RBS, with George Osborne as its overseer, would probably claim it doesn't play with politics. So what are the risks it fears? Better Together's favourite tale is that an independent country would not be able to "stand behind" a bank with a balance sheet embracing hundreds of billions. Another collapse, we hear, would be another Darien. If not, the flight of RBS would cost Scotland millions in corporation tax.

First, the bank doesn't pay any of that just at the moment, thanks to its parlous condition. Secondly, as Salmond explained to Robinson last week, the tax is levied according to the places in which commercial activity takes place. Unless RBS means to shut down every operation in Scotland - and it intends nothing of the kind - corporation tax is irrelevant to the argument.
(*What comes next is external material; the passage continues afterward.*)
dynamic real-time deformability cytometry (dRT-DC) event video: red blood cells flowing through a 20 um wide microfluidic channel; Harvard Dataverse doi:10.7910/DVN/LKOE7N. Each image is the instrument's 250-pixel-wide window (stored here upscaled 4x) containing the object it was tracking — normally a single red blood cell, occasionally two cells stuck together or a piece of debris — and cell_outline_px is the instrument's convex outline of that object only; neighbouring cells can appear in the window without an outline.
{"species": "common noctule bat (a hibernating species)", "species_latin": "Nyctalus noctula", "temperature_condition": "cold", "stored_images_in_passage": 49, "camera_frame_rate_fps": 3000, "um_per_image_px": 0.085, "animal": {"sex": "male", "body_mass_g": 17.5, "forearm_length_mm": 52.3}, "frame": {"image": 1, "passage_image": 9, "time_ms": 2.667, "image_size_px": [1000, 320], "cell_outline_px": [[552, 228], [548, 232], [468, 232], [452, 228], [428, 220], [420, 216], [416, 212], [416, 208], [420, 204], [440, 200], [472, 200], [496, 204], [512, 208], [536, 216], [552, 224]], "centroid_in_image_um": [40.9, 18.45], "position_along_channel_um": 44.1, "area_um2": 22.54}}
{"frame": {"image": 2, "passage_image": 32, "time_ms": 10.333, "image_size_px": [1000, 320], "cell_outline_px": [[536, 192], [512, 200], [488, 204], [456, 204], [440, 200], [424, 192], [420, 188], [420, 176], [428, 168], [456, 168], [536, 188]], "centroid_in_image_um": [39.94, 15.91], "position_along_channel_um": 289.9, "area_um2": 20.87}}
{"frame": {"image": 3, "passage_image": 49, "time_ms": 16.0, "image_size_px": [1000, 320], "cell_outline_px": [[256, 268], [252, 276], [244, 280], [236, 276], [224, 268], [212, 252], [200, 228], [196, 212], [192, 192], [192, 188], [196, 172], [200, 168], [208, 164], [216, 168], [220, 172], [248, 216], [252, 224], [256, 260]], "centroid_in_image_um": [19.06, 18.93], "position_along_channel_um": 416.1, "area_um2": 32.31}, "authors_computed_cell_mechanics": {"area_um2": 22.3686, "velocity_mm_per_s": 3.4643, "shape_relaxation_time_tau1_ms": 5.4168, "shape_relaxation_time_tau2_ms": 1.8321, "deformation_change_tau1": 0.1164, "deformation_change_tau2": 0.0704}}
For now, upwards of 80% of the shares are owned by the UK Government. The risk of another RBS failure falls on London, not Edinburgh. But even that fact is not the entire truth. Who is this "lender of last resort" mentioned so often by Alistair Darling? The honest answer, for transnational banks, is "lots of countries".

As Business for Scotland has recalled, emergency loans of £285 billion and £115bn were made ­available to RBS and HBOS respectively when global banking went to hell. Those huge sums were made available to "Scottish banks" by the US Federal Reserve. That's how the system (or scam) works. Barclays, the most English of banks, got £552bn from the Fed. Everything depends on where a bank is doing business. The idea that such institutions exist thanks to one country is ancient history.

Those who run the things are cynical enough, nevertheless, to please their political friends and give the peasantry a scare. On Thursday afternoon, the BBC's Robert Peston let it be known that David Cameron had been chatting with supermarket bosses to urge them - as the journalist tweeted - to "go public on how prices would rise in indie Scotland". Just like that. It is not plausible to believe that RBS, Lloyds and the rest were not given the same friendly advice.

Is that what passes for democracy in Britain? Is that how you deal with a people trying to make a better society? Those are rhetorical questions. On Thursday, they will need an unambiguous answer. Better Together with the bankers and bullies of a corrupt UK? If that's still what you think, they saw you coming.